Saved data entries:
* * * * * * * * *

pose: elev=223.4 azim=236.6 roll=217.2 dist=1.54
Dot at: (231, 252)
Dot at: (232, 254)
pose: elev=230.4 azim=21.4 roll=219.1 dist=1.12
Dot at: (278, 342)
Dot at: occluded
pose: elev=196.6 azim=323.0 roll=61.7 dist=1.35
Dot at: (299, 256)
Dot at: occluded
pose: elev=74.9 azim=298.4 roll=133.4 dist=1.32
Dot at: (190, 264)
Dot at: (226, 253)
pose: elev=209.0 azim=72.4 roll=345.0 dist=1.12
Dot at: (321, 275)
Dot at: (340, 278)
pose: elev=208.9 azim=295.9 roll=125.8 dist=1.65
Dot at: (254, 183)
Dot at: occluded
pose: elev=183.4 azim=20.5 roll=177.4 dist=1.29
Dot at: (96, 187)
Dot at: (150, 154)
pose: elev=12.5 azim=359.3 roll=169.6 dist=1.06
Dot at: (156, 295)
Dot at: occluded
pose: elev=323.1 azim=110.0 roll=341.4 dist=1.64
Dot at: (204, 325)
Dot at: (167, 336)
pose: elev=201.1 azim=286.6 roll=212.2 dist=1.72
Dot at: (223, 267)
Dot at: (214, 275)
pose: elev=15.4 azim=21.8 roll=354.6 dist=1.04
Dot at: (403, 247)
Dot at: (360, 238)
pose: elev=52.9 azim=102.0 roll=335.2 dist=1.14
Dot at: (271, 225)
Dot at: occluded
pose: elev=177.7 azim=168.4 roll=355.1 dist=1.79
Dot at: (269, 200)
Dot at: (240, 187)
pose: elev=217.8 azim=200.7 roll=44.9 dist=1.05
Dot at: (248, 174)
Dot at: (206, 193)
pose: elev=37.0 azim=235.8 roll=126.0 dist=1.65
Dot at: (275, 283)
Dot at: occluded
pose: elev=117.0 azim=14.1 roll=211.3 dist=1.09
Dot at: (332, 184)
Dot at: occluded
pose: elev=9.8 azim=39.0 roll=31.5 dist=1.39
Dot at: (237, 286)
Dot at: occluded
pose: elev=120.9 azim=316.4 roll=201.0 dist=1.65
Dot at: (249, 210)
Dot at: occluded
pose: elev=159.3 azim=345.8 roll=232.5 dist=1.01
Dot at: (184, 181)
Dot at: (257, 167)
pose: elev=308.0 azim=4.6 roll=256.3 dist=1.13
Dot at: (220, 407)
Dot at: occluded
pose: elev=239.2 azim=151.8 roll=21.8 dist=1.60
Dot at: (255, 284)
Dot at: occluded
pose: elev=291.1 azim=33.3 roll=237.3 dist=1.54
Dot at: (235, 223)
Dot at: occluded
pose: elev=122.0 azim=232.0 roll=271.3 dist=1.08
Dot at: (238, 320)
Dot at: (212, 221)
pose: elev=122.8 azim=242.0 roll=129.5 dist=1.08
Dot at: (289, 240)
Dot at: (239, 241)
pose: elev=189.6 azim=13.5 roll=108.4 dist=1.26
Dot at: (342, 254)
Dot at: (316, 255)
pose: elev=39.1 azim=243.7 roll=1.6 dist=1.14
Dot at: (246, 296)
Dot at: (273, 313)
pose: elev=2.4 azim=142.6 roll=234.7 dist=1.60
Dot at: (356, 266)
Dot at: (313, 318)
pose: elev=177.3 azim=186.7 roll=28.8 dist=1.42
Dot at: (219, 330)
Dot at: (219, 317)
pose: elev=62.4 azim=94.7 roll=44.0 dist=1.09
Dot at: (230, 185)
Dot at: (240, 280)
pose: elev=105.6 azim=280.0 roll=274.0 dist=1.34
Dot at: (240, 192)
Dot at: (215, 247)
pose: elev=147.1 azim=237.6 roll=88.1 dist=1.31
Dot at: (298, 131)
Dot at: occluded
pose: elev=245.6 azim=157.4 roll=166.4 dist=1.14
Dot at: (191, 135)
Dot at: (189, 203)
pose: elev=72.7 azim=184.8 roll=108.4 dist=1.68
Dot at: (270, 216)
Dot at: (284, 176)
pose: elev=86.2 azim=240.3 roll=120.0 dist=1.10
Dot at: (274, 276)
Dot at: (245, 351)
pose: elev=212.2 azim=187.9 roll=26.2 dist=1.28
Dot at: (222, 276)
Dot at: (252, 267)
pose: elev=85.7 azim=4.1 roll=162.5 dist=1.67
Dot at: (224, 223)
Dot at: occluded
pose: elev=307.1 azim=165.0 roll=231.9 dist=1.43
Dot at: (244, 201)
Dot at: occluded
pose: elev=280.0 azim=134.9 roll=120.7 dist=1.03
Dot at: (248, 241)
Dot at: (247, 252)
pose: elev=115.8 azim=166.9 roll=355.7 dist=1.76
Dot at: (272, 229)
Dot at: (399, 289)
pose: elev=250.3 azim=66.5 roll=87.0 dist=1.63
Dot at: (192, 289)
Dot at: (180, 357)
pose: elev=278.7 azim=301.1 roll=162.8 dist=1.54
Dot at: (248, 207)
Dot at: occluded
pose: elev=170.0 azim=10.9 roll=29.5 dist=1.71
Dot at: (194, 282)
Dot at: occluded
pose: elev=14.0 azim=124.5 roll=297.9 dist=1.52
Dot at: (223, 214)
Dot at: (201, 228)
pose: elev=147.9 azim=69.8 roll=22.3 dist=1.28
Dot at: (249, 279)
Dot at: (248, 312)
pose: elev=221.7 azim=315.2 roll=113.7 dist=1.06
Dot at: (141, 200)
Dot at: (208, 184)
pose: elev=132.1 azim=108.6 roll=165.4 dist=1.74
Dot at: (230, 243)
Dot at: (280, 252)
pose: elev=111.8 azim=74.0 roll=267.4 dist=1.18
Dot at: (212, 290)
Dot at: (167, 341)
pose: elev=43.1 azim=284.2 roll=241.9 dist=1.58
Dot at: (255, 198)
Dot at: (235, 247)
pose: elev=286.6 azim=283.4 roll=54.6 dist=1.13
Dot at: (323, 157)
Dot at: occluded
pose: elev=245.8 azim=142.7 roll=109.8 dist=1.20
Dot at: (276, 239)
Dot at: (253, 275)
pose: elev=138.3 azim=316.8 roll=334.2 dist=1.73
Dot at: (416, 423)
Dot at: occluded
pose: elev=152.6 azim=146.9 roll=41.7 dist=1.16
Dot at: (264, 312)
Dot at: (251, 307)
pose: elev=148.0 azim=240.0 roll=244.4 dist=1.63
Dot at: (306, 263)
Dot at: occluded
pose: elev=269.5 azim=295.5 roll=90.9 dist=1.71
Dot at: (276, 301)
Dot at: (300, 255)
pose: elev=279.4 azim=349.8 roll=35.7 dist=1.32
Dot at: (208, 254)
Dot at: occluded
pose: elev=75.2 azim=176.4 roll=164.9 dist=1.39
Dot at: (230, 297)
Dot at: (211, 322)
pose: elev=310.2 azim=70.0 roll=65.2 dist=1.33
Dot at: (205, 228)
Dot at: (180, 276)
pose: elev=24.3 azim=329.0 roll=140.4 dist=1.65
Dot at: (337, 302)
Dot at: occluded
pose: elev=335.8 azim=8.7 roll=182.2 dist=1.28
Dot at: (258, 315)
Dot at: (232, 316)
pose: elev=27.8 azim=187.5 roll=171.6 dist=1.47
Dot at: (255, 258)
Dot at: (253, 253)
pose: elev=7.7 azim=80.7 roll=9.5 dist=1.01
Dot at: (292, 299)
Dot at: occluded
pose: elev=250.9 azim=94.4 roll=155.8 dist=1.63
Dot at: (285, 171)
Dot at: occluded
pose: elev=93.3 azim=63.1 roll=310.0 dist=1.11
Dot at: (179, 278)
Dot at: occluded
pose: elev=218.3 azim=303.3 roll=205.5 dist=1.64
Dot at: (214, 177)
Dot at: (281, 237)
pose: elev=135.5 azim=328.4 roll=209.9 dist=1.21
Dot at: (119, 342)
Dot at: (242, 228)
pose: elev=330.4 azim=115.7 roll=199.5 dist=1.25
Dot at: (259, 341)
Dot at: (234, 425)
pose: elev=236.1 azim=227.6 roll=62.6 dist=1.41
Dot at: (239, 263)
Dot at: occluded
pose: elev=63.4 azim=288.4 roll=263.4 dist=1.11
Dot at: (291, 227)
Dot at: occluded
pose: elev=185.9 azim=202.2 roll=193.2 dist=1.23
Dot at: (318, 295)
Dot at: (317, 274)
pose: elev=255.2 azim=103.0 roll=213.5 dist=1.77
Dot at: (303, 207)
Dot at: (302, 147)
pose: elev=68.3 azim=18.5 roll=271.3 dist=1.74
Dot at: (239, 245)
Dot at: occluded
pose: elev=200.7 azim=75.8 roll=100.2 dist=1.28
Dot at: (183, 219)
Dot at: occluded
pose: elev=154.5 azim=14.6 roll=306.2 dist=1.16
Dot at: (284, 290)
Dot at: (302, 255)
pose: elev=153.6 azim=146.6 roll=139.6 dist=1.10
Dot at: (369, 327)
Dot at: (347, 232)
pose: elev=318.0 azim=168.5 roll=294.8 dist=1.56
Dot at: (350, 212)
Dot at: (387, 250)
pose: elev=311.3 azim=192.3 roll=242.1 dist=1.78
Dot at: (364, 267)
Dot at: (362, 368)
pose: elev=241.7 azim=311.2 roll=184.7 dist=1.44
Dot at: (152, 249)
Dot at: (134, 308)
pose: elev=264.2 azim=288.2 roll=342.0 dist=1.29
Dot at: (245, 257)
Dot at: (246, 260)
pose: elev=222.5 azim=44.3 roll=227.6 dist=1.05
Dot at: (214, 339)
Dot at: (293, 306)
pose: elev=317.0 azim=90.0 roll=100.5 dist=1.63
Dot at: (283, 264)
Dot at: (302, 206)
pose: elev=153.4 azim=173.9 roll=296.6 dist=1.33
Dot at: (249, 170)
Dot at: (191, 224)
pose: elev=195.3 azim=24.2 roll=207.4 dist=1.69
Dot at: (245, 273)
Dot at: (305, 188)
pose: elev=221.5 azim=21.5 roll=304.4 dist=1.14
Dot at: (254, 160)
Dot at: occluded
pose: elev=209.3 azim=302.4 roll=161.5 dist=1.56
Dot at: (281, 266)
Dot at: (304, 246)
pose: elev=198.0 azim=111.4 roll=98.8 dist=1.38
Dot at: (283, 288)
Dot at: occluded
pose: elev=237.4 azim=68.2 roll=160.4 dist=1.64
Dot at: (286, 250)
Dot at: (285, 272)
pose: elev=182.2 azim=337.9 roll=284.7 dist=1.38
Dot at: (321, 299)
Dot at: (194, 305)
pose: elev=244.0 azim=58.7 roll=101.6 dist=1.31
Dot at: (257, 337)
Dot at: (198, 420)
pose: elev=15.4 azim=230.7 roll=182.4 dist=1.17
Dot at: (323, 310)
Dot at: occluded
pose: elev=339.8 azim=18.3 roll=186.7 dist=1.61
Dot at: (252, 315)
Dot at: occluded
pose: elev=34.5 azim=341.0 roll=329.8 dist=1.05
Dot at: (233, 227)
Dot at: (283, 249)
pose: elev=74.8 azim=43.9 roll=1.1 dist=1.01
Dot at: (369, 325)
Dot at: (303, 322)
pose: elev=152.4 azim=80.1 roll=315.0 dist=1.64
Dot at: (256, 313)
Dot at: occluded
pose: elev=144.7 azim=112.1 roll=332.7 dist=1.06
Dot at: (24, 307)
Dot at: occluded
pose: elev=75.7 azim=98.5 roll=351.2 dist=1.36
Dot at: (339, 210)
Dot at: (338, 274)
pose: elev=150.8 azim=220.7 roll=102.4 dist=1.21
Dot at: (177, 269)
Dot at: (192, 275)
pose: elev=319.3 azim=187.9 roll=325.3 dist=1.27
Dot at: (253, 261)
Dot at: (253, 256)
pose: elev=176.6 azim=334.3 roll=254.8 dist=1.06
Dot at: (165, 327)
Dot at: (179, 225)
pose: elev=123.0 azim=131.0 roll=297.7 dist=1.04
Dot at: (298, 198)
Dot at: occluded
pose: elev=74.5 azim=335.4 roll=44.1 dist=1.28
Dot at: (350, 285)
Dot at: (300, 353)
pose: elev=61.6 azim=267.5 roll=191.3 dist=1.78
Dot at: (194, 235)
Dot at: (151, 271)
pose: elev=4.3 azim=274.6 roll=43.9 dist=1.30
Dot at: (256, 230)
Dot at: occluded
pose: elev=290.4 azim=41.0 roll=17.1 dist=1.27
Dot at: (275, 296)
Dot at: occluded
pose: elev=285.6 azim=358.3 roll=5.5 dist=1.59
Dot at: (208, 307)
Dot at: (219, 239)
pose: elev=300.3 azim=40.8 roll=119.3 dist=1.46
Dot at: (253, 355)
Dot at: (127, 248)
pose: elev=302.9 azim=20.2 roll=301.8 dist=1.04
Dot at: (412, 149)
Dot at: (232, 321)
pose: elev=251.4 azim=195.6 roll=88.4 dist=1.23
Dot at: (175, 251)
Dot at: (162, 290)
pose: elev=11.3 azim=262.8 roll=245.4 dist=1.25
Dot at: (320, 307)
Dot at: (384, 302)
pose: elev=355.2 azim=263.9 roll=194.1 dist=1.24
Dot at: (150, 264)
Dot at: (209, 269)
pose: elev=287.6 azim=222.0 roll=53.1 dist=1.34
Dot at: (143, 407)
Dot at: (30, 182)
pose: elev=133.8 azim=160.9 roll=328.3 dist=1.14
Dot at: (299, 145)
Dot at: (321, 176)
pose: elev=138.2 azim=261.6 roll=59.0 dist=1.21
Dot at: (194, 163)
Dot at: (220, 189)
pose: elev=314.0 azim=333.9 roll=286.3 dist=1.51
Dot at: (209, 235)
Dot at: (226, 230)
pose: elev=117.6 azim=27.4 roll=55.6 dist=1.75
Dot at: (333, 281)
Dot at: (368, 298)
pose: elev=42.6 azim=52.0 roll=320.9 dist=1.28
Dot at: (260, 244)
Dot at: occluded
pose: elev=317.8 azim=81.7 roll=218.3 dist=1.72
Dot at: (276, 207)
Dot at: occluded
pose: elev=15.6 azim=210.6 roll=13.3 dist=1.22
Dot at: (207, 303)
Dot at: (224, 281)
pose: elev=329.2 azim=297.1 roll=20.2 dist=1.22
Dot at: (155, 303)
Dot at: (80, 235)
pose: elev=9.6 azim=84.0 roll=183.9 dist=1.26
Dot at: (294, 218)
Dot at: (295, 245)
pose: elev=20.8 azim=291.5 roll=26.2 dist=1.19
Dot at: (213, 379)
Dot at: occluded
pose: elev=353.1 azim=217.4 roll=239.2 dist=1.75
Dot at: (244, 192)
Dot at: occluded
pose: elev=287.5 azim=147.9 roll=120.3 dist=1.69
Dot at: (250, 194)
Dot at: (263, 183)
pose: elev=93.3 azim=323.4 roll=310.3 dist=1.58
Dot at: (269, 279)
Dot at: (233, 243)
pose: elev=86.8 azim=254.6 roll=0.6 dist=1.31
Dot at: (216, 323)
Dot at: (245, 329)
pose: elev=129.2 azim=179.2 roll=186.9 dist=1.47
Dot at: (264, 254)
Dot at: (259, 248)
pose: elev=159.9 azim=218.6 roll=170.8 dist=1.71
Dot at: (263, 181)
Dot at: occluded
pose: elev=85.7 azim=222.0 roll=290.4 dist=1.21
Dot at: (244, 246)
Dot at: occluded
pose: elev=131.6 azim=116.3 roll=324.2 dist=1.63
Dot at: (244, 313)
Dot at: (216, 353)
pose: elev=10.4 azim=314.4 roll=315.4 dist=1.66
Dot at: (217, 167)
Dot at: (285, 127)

* * * * * * * * *

Copy the entries above word for word, beginning with the first line and continuing through the line that contains "Dot at: (340, 278)", with that line included.

PROBLEM SOLUTION
pose: elev=223.4 azim=236.6 roll=217.2 dist=1.54
Dot at: (231, 252)
Dot at: (232, 254)
pose: elev=230.4 azim=21.4 roll=219.1 dist=1.12
Dot at: (278, 342)
Dot at: occluded
pose: elev=196.6 azim=323.0 roll=61.7 dist=1.35
Dot at: (299, 256)
Dot at: occluded
pose: elev=74.9 azim=298.4 roll=133.4 dist=1.32
Dot at: (190, 264)
Dot at: (226, 253)
pose: elev=209.0 azim=72.4 roll=345.0 dist=1.12
Dot at: (321, 275)
Dot at: (340, 278)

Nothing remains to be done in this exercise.